L’aumento esponenziale delle partite in un anno non può che portare a un aumento degli infortuni. Qualche mese fa FIFPro, il sindacato mondiale dei calciatori, aveva raccomandato un numero massimo di 60 partite a stagione (di fatto all’anno), 14 giorni di riposo in inverno, dai 28 ai 42 giorni di riposo in estate, un numero limitato di trasferte lunghe e almeno cinque giorni tra un impegno e l’altro. La realtà è diversa. Un calendario “congesto”, lo definisce Della Villa. “Pensiamo a un giocatore che ha affrontato sei partite in pochi giorni, una gara in nazionale, poi una con il club, in coppa e di nuovo con il club. Ed è quello che in qualche caso abbiamo visto mercoledì sera”. Il caso di Kjaer del Milan, infortunatosi a dicembre, ne è un esempio. Ma c’è dell’altro. In un altro studio condotto da Uefa e Isokinetic viene fuori che la percentuale di secondi infortuni è alta. Addirittura, spiega Della Villa “del 18 per cento considerando entrambe le ginocchia, 1 su 5 ha una seconda lesione del crociato del ginocchio operato o del ginocchio sano”. Per questo i tempi di recupero sono decisivi, “bisogna veramente cercare di completare tutto”. I due crociati di Zaniolo, il campione della Roma, ne sono un esempio.

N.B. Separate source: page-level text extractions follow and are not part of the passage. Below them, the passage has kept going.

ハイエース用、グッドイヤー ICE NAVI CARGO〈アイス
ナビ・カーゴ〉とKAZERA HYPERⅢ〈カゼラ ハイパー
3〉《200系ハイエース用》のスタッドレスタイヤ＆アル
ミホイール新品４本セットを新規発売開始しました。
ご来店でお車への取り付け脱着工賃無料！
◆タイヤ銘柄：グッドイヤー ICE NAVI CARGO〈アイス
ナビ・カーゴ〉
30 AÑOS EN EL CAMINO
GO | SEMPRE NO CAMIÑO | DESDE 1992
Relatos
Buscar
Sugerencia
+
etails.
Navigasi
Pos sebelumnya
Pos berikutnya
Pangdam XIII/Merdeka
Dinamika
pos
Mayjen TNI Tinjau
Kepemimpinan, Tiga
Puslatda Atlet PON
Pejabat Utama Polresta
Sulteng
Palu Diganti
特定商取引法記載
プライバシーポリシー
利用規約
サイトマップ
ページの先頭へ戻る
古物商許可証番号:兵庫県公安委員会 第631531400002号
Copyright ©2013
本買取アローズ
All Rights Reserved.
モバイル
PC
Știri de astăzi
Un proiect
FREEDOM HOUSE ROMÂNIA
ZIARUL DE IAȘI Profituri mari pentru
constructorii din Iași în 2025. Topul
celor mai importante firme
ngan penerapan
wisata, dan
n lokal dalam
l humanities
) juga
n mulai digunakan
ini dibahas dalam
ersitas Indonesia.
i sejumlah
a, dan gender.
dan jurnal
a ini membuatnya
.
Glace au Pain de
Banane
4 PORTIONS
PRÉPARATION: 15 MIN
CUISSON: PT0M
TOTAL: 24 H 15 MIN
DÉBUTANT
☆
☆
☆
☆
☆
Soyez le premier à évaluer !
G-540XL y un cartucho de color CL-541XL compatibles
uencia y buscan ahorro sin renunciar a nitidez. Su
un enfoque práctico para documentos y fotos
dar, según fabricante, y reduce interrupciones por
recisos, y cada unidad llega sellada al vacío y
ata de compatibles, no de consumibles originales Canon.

C’è ancora molto da capire. Sugli infortuni, e anche sul crociato. Da qualche anno l’attenzione si è spostata “alla qualità del movimento e sul controllo neuromuscolare, sia in termini preventivi del primo infortunio sia in termini di recupero, ovvero di prevenzione secondaria”. Il mondo in fermento della comunità scientifica assimila dati, ne condivide l’importanza, li discute, crea letteratura. E con l’avvento dei Big Data l’evoluzione sarà maggiore. Il futuro è già qui, “va verso una valutazione dei fattori neurocognitivi legati agli infortuni. Nel calcio avviene una distrazione subito prima dell’infortunio, per esempio. Vogliamo capire sempre di più come il cervello controlla i muscoli e il movimento”.